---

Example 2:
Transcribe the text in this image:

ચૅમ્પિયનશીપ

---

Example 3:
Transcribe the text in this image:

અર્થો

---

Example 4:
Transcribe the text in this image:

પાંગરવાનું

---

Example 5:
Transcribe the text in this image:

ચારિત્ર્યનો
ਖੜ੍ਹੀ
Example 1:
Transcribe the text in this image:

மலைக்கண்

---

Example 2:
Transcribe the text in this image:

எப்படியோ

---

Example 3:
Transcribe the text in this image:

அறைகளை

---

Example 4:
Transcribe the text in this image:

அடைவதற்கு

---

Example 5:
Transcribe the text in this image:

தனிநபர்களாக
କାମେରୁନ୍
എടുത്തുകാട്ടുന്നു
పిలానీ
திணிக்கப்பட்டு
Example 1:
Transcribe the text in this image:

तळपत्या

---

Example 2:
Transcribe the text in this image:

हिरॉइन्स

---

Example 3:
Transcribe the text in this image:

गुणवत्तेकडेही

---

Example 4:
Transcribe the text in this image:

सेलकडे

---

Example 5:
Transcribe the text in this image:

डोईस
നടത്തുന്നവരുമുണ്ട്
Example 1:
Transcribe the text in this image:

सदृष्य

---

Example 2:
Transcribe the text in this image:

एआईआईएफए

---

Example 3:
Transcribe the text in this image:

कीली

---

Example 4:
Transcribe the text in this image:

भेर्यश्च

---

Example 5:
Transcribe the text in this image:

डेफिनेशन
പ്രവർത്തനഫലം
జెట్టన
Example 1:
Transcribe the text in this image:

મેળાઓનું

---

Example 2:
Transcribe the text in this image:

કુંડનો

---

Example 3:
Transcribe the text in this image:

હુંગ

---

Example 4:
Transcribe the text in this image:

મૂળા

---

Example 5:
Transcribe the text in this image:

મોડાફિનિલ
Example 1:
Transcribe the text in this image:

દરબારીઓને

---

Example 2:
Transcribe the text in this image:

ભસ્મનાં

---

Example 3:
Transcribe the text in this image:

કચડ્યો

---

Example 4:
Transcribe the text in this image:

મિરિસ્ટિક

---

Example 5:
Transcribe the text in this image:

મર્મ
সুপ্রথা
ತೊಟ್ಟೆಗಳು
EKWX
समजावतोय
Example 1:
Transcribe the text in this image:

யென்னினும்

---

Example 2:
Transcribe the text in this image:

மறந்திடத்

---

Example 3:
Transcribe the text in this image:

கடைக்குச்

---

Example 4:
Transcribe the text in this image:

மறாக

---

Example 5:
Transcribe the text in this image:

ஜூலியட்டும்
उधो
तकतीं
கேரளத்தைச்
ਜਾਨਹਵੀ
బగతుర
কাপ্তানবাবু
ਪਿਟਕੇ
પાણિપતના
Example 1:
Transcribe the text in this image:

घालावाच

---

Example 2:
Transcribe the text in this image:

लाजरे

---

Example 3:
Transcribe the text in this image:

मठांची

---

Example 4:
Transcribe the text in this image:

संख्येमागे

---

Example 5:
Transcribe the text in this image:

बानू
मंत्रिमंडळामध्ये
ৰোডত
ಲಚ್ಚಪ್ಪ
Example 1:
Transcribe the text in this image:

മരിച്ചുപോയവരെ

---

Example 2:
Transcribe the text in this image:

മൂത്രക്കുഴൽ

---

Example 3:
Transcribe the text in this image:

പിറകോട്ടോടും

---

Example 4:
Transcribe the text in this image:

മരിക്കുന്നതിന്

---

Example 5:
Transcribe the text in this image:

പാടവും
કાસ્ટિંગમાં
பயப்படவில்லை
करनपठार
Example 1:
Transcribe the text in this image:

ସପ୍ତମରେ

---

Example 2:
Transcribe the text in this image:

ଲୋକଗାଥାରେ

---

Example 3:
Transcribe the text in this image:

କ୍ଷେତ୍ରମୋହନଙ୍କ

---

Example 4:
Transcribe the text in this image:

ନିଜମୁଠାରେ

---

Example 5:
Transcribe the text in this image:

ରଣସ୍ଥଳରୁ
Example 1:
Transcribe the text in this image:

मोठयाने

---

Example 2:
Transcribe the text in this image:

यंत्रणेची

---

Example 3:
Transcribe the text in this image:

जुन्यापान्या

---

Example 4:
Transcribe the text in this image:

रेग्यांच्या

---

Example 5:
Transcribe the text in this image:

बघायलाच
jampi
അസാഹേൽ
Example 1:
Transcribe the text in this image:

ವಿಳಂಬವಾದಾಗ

- - -

__DIRECTIONS__: Give all the lines above again, exactly.

__ANSWER AREA__:
---

Example 2:
Transcribe the text in this image:

ચૅમ્પિયનશીપ

---

Example 3:
Transcribe the text in this image:

અર્થો

---

Example 4:
Transcribe the text in this image:

પાંગરવાનું

---

Example 5:
Transcribe the text in this image:

ચારિત્ર્યનો
ਖੜ੍ਹੀ
Example 1:
Transcribe the text in this image:

மலைக்கண்

---

Example 2:
Transcribe the text in this image:

எப்படியோ

---

Example 3:
Transcribe the text in this image:

அறைகளை

---

Example 4:
Transcribe the text in this image:

அடைவதற்கு

---

Example 5:
Transcribe the text in this image:

தனிநபர்களாக
କାମେରୁନ୍
എടുത്തുകാട്ടുന്നു
పిలానీ
திணிக்கப்பட்டு
Example 1:
Transcribe the text in this image:

तळपत्या

---

Example 2:
Transcribe the text in this image:

हिरॉइन्स

---

Example 3:
Transcribe the text in this image:

गुणवत्तेकडेही

---

Example 4:
Transcribe the text in this image:

सेलकडे

---

Example 5:
Transcribe the text in this image:

डोईस
നടത്തുന്നവരുമുണ്ട്
Example 1:
Transcribe the text in this image:

सदृष्य

---

Example 2:
Transcribe the text in this image:

एआईआईएफए

---

Example 3:
Transcribe the text in this image:

कीली

---

Example 4:
Transcribe the text in this image:

भेर्यश्च

---

Example 5:
Transcribe the text in this image:

डेफिनेशन
പ്രവർത്തനഫലം
జెట్టన
Example 1:
Transcribe the text in this image:

મેળાઓનું

---

Example 2:
Transcribe the text in this image:

કુંડનો

---

Example 3:
Transcribe the text in this image:

હુંગ

---

Example 4:
Transcribe the text in this image:

મૂળા

---

Example 5:
Transcribe the text in this image:

મોડાફિનિલ
Example 1:
Transcribe the text in this image:

દરબારીઓને

---

Example 2:
Transcribe the text in this image:

ભસ્મનાં

---

Example 3:
Transcribe the text in this image:

કચડ્યો

---

Example 4:
Transcribe the text in this image:

મિરિસ્ટિક

---

Example 5:
Transcribe the text in this image:

મર્મ
সুপ্রথা
ತೊಟ್ಟೆಗಳು
EKWX
समजावतोय
Example 1:
Transcribe the text in this image:

யென்னினும்

---

Example 2:
Transcribe the text in this image:

மறந்திடத்

---

Example 3:
Transcribe the text in this image:

கடைக்குச்

---

Example 4:
Transcribe the text in this image:

மறாக

---

Example 5:
Transcribe the text in this image:

ஜூலியட்டும்
उधो
तकतीं
கேரளத்தைச்
ਜਾਨਹਵੀ
బగతుర
কাপ্তানবাবু
ਪਿਟਕੇ
પાણિપતના
Example 1:
Transcribe the text in this image:

घालावाच

---

Example 2:
Transcribe the text in this image:

लाजरे

---

Example 3:
Transcribe the text in this image:

मठांची

---

Example 4:
Transcribe the text in this image:

संख्येमागे

---

Example 5:
Transcribe the text in this image:

बानू
मंत्रिमंडळामध्ये
ৰোডত
ಲಚ್ಚಪ್ಪ
Example 1:
Transcribe the text in this image:

മരിച്ചുപോയവരെ

---

Example 2:
Transcribe the text in this image:

മൂത്രക്കുഴൽ

---

Example 3:
Transcribe the text in this image:

പിറകോട്ടോടും

---

Example 4:
Transcribe the text in this image:

മരിക്കുന്നതിന്

---

Example 5:
Transcribe the text in this image:

പാടവും
કાસ્ટિંગમાં
பயப்படவில்லை
करनपठार
Example 1:
Transcribe the text in this image:

ସପ୍ତମରେ

---

Example 2:
Transcribe the text in this image:

ଲୋକଗାଥାରେ

---

Example 3:
Transcribe the text in this image:

କ୍ଷେତ୍ରମୋହନଙ୍କ

---

Example 4:
Transcribe the text in this image:

ନିଜମୁଠାରେ

---

Example 5:
Transcribe the text in this image:

ରଣସ୍ଥଳରୁ
Example 1:
Transcribe the text in this image:

मोठयाने

---

Example 2:
Transcribe the text in this image:

यंत्रणेची

---

Example 3:
Transcribe the text in this image:

जुन्यापान्या

---

Example 4:
Transcribe the text in this image:

रेग्यांच्या

---

Example 5:
Transcribe the text in this image:

बघायलाच
jampi
അസാഹേൽ
Example 1:
Transcribe the text in this image:

ವಿಳಂಬವಾದಾಗ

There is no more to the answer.